→ **DATA UNDER STUDY**:

######

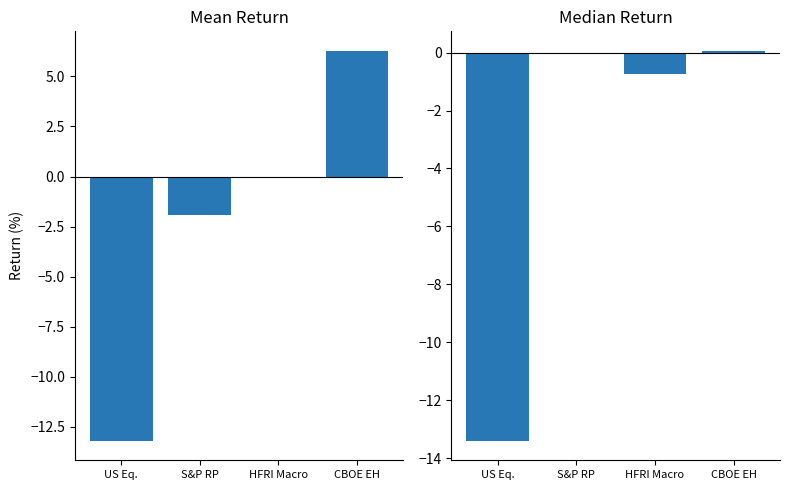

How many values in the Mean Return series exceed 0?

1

######

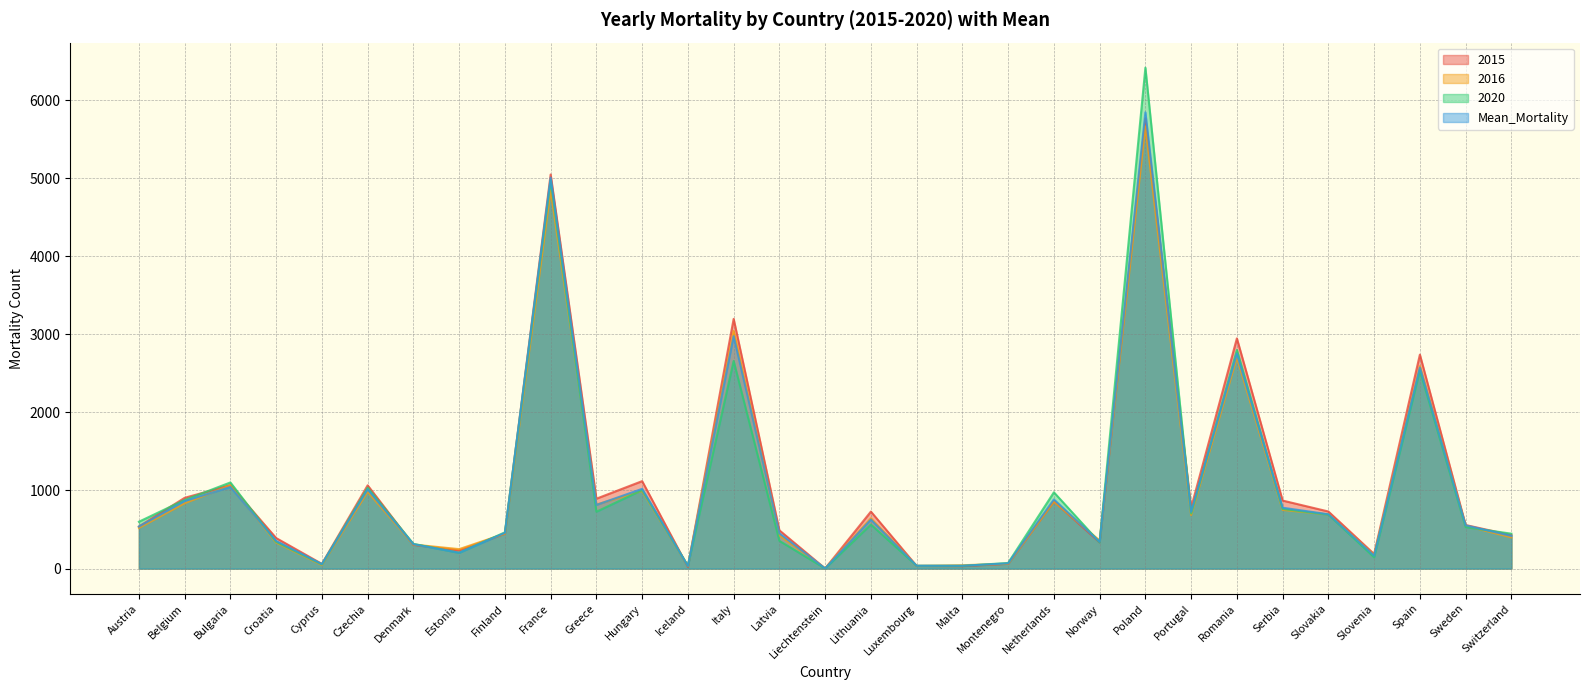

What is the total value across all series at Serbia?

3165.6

######

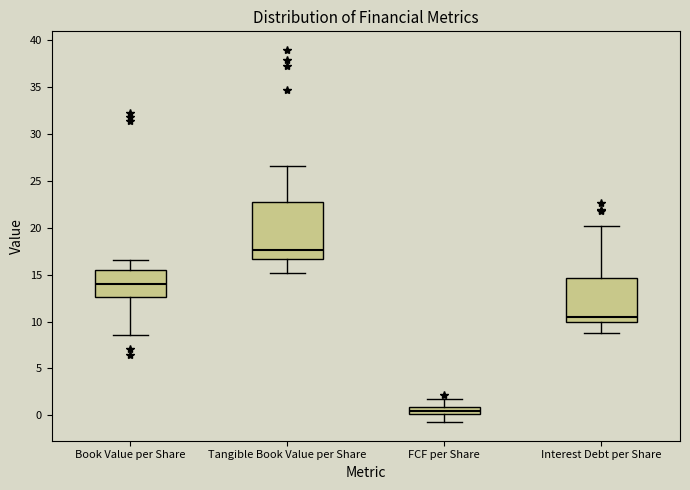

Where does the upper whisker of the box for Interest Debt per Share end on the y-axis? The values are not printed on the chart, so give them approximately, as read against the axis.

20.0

######

→ **TASK DETAILS**:
Pick out every line in the entries above that contains the word "values" and copy each of those lines in full.

→ **RESULT BELOW**:
How many values in the Mean Return series exceed 0?
Where does the upper whisker of the box for Interest Debt per Share end on the y-axis? The values are not printed on the chart, so give them approximately, as read against the axis.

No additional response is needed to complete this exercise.